Scripture: Thurs of sixth week after Easter, May 13th. Acts 18:1-8. Psalm
98:1-2.3.3-4. John 16: 16-20.

Paul is now in Corinth where he meets Aquila and Priscilla who are
tentmakers, which happens to be his trade also; soon their friendship
develops.  Most likely, both Aquila and Priscilla are already Christians.
They had to leave Rome because of an edict from Claudius in 44 A.D. forcing
all Jews and Jewish Christians to leave. We see that Paul is a very
outgoing person who does develop friendships.
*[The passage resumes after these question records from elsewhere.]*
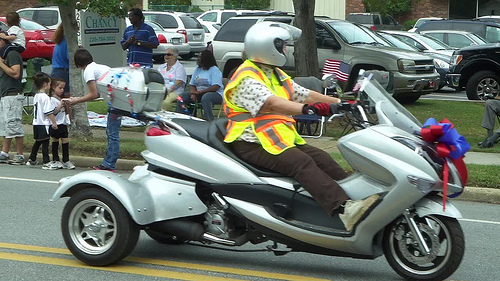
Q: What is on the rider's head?
A: Helmet.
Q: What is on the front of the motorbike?
A: Bow.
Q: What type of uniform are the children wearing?
A: Soccer.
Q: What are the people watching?
A: Parade.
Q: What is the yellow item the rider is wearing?
A: Safety vest.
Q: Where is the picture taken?
A: A parade.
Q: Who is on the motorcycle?
A: A man.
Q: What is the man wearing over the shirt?
A: A safety vest.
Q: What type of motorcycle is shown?
A: Silver.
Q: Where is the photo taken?
A: On the road.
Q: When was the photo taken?
A: In the afternoon.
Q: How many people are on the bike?
A: One.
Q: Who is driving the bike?
A: A woman.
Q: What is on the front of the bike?
A: A bow.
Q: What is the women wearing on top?
A: A vest.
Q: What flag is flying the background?
A: American flag.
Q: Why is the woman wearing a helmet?
A: For safety.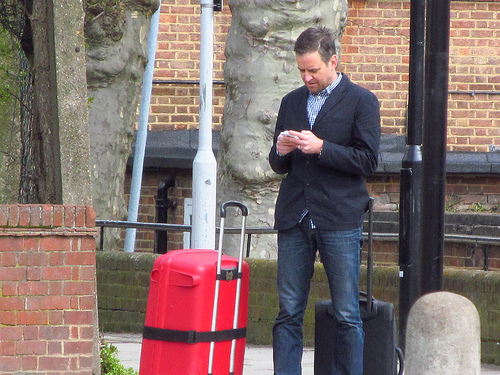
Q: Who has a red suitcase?
A: Man.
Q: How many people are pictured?
A: 1.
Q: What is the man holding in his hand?
A: Phone.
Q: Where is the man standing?
A: Sidewalk.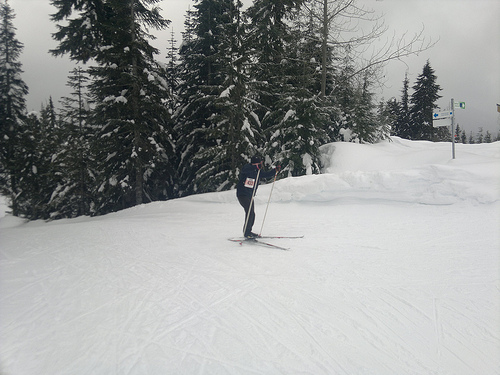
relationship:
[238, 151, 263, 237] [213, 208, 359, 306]
man on skis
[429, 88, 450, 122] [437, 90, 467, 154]
sign on pole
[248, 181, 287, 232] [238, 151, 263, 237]
poles with man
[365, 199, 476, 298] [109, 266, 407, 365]
snow on ground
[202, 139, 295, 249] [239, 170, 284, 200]
man has number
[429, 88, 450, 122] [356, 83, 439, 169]
sign for direction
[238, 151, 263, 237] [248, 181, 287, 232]
man has poles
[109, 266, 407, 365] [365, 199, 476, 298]
ground has snow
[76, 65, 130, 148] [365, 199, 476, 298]
leaves have snow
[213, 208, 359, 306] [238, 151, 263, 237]
skis on man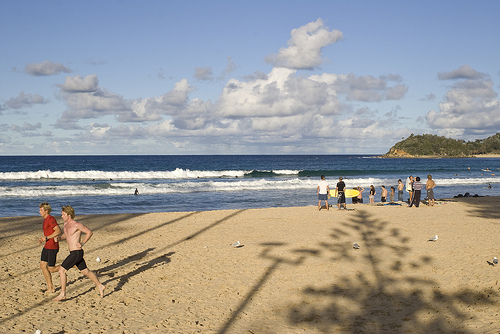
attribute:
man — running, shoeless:
[33, 199, 66, 296]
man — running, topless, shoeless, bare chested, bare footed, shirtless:
[55, 204, 107, 302]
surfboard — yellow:
[326, 188, 361, 198]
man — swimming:
[132, 187, 139, 197]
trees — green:
[406, 129, 498, 154]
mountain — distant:
[379, 131, 497, 160]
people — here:
[314, 172, 438, 207]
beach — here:
[2, 200, 498, 332]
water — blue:
[4, 151, 500, 212]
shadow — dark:
[299, 206, 464, 333]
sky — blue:
[2, 3, 496, 159]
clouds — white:
[270, 17, 342, 74]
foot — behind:
[98, 283, 107, 298]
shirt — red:
[41, 214, 59, 249]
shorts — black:
[62, 248, 87, 270]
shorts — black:
[40, 245, 59, 267]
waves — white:
[2, 169, 311, 178]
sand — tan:
[2, 201, 500, 332]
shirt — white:
[318, 179, 329, 195]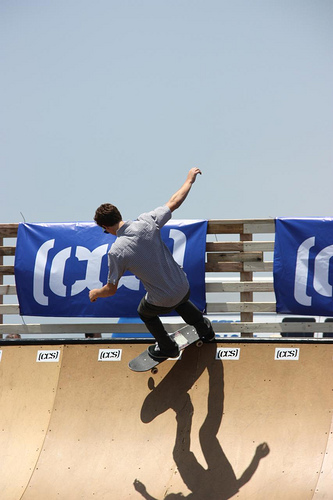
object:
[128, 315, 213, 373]
skateboard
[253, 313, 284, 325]
snow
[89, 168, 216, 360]
man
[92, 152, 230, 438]
tricks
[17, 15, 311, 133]
sky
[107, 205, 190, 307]
shirt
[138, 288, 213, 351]
jeans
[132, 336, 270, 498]
shadow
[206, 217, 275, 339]
fence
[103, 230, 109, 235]
sunglasses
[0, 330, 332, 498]
halfpipe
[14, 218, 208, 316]
banner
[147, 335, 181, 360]
shoes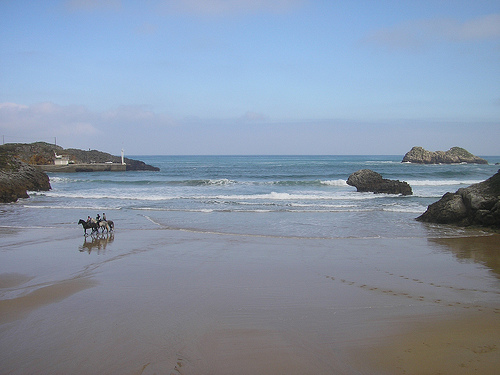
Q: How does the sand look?
A: Wet.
Sometimes people forget this
when reading his letters while not fully understanding the person of Paul.
Soon Paul is joined by two of his disciples and friends, Timothy and Silas.
Paul will be able to preach on the Sabbath in the synagogues and he does so
boldly but without success.  Only Titus Justus and Crispus who is a leader
in the synagogue joins Paul through Crispus’ belief in the Gospel.  He is
baptized with his whole household. Paul’s preaching that Jesus was the
Messiah is what caused him trouble. He therefore makes a firm decision to
go to the Gentiles and bring them the news about Jesus’ victory over death.
He will spend six months teaching in Corinth.

Psalm 98 and Psalm 67 are good responses to Paul’s turning toward the
Gentiles. These Psalms invite the nations to join in the worship of God in
the Temple.  Like Isaiah II and Isaiah III there is a universal call to all
peoples to worship God. Our response from verse 2 demonstrates this: “The
Lord has revealed to the nations his saving power.”  Such universality
shows us the plan of God at work.  The symbol for this is God’s
outstretched arm.  This brings about hope as we again and again learn of
the covenant of God with all of us through his mercy and faithfulness.

Jesus tells his disciples to be prepared for his imminent departure.
“Within a short time you will lose sight of me.”  He is helping them to
understand what it will mean to continue on when he is not there bodily
with them. We find the passage helpful during those tragic events of a loss
of a parent, a friend. or a relative.  Only Jesus can help us to understand
they are no longer with us. He still instills hope in us, “your grief will
be turned into joy..” Jesus has spoken about “this little while and you
will not see me” seven times within his last discourse and priestly prayer.
St. Thomas Aquinas writes that Jesus is more concerned about them, his
disciples, than he is about himself. Amen. Alleluia.